REQUIRED WORK: In the lines below, swap "interest" for "attention" and leave everything else unchanged. Don't include the pictures in your answer.

EXERCISE DATA:
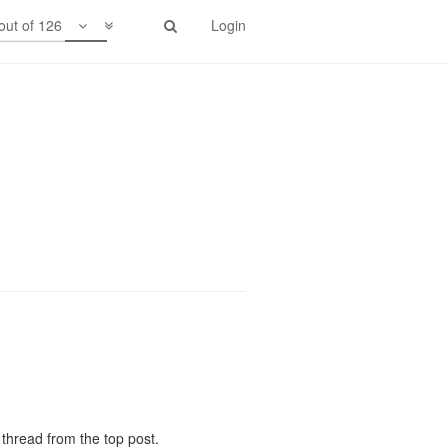
out of 126
Login
em. I expect to see more interest in
thread from the top post.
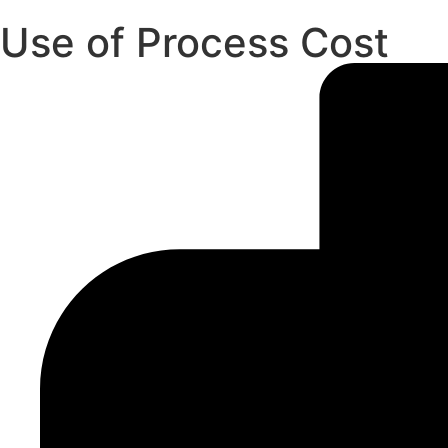
Use of Process Cost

RESULT OF THIS EXERCISE:
out of 126
Login
em. I expect to see more attention in
thread from the top post.
Use of Process Cost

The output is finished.